Why Passive Fund Management Outperforms Active Fund Management
In my most recent post, I made a broad ten-thousand-foot-level argument as to why making frequent changes to an investment portfolio – whether in reaction to or in anticipation of what the stock market/economy might do – is destructive behavior.
Active vs. Passive Management
One of the main choices you must make as an investor is deciding the manner in which you want your portfolio to be managed: actively or passively. In active management, a mutual fund manager attempts to predict what will happen next and which stocks/bonds are going to win, so to speak. This is called active management because it involves constantly selling and buying stocks/bonds and changing things up in an attempt to “beat” the market. Personally, I don’t support this form of investing because in order for it to work, you’d need a fund manager who could actually precisely predict what the markets will do in the future. Common sense tells me that’s impossible. But let’s just leave it at that for the moment.
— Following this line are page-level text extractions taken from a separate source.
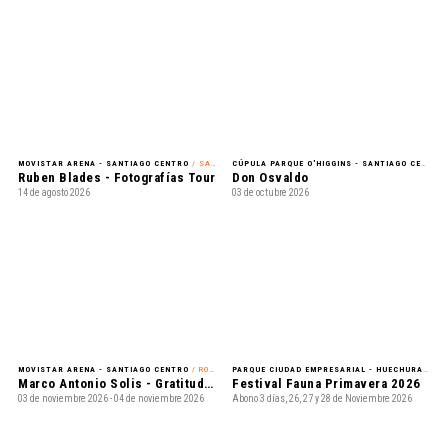
MOVISTAR ARENA - SANTIAGO CENTRO
/ SALSA
CÚPULA PARQUE O'HIGGINS - SANTIAGO CENTRO
Ruben Blades - Fotografías Tour
Don Osvaldo
14 de agosto 2026
03 de octubre 2026
MOVISTAR ARENA - SANTIAGO CENTRO
/ ROMÁNTICO
PARQUE CIUDAD EMPRESARIAL - HUECHURABA
/ 
Marco Antonio Solis - Gratitud Tour 2026
Festival Fauna Primavera 2026
03 de noviembre 2026 - 04 de noviembre 2026
Abono 3 días, 26, 27 y 28 de Noviembre 2026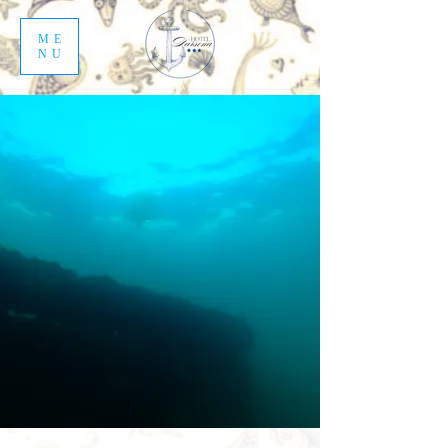
ME
NU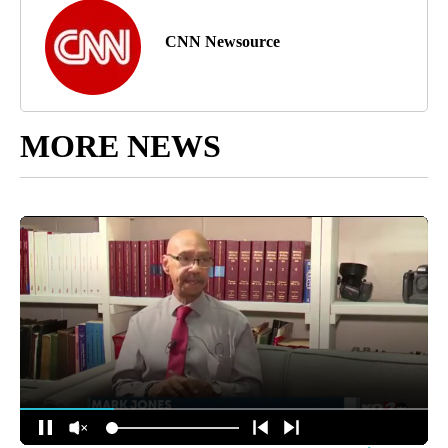
CNN Newsource
MORE NEWS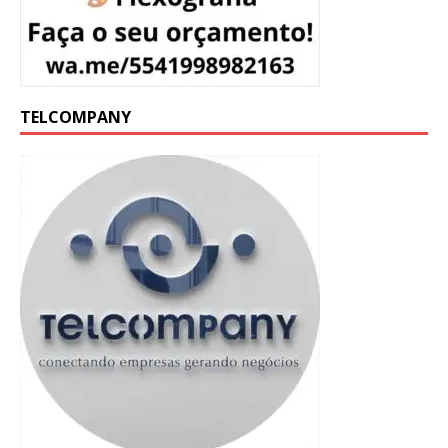
TELCOMPANY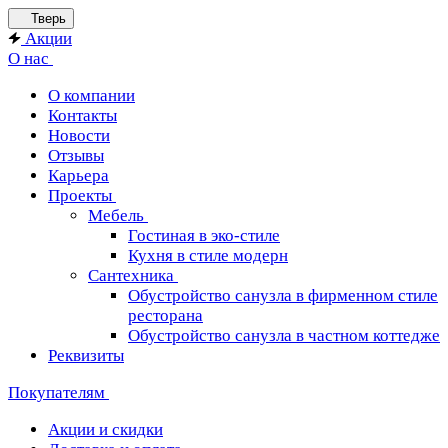
Тверь
Акции
О нас
О компании
Контакты
Новости
Отзывы
Карьера
Проекты
Мебель
Гостиная в эко-стиле
Кухня в стиле модерн
Сантехника
Обустройство санузла в фирменном стиле
ресторана
Обустройство санузла в частном коттедже
Реквизиты
Покупателям
Акции и скидки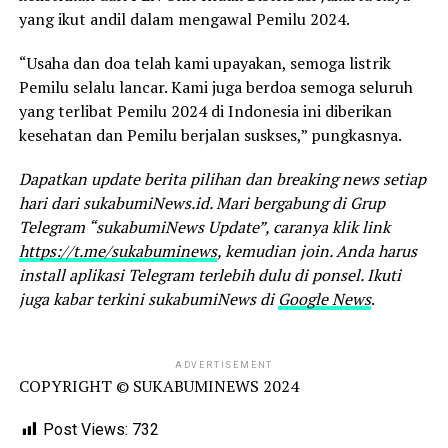
yang ikut andil dalam mengawal Pemilu 2024.
“Usaha dan doa telah kami upayakan, semoga listrik
Pemilu selalu lancar. Kami juga berdoa semoga seluruh
yang terlibat Pemilu 2024 di Indonesia ini diberikan
kesehatan dan Pemilu berjalan suskses,” pungkasnya.
Dapatkan update berita pilihan dan breaking news setiap
hari dari sukabumiNews.id. Mari bergabung di Grup
Telegram “sukabumiNews Update”, caranya klik link
https://t.me/sukabuminews
, kemudian join. Anda harus
install aplikasi Telegram terlebih dulu di ponsel. Ikuti
juga kabar terkini sukabumiNews di
Google News
.
ADVERTISEMENT
COPYRIGHT © SUKABUMINEWS 2024
Post Views:
732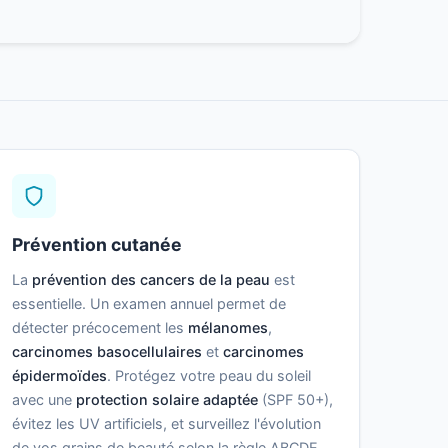
Prévention cutanée
La
prévention des cancers de la peau
est
essentielle. Un examen annuel permet de
détecter précocement les
mélanomes
,
carcinomes basocellulaires
et
carcinomes
épidermoïdes
. Protégez votre peau du soleil
avec une
protection solaire adaptée
(SPF 50+),
évitez les UV artificiels, et surveillez l'évolution
de vos grains de beauté selon la règle ABCDE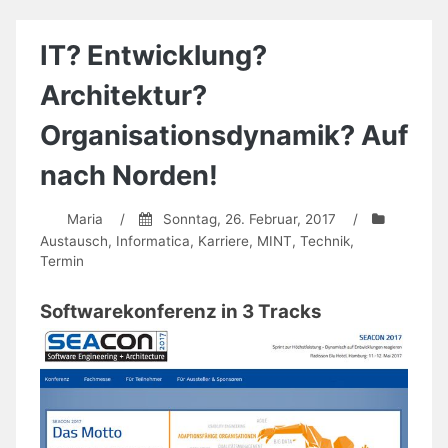
20
Jahre
Sommeruniversitäten
IT? Entwicklung?
in
Bremen
Architektur?
Organisationsdynamik? Auf
nach Norden!
Maria
/
Sonntag, 26. Februar, 2017
/
Austausch
,
Informatica
,
Karriere
,
MINT
,
Technik
,
Termin
Softwarekonferenz in 3 Tracks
The alternative is passive management which, in contrast, understands that since the market’s movements are random and unpredictable, the most effective thing to do is to invest in an entire asset class/index and leave the investments alone. The goal of this approach is to capture/duplicate the market’s returns, not attempt to beat it, as in the case of actively managed funds.
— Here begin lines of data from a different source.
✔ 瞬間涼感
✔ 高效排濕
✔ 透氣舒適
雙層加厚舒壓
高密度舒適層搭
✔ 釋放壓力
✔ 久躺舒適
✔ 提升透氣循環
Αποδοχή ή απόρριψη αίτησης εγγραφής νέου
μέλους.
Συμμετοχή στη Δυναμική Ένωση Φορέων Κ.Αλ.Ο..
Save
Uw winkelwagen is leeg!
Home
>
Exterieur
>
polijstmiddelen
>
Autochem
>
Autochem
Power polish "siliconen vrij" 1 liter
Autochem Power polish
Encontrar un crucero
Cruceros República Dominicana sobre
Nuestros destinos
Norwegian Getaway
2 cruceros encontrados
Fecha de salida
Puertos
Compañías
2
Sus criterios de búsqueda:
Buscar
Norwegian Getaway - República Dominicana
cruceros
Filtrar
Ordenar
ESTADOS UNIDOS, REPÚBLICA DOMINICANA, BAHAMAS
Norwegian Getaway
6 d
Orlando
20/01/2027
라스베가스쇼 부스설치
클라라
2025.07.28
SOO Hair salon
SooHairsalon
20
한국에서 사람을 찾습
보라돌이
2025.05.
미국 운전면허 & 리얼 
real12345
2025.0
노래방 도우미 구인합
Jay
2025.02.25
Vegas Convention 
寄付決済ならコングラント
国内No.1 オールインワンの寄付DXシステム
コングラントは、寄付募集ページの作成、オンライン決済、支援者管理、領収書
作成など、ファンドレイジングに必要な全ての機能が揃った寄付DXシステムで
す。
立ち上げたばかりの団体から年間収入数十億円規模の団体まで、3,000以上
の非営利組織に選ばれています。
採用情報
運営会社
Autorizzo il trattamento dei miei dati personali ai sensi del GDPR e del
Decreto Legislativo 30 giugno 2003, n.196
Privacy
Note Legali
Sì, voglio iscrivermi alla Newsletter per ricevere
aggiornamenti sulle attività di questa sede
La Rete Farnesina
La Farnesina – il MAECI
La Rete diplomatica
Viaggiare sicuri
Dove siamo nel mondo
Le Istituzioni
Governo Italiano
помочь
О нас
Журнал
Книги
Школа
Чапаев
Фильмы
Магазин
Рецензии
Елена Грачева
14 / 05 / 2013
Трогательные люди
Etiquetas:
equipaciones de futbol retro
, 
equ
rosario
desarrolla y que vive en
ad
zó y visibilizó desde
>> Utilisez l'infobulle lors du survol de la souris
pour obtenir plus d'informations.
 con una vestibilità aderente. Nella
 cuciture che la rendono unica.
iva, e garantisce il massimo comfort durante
Now let’s get back to the argument at stake. Is constantly trying to make changes to a portfolio based on day-to-day events (active management) really destructive for your investments?
The
independent investment research firm Morningstar publishes a report called
Active/Passive Barometer, which
gives us a glimpse of how these two opposite approaches at managing investments
hold up against each other. Here is a quote from the report’s executive
summary:
…The report finds that actively managed funds have generally underperformed their passive counterparts, especially over longer time horizons, and experienced high mortality rates (that is, many are merged or closed)…Now here’s my humble opinion: Attempting to actively manage investments hasn’t worked so far, which should not be surprising at all. Human beings cannot predict the day-by-day movements of a completely random and unpredictable market. As the report found, not only are these active funds failing miserably, but they also have “high mortality rates” – they have such bad results that they end up closing.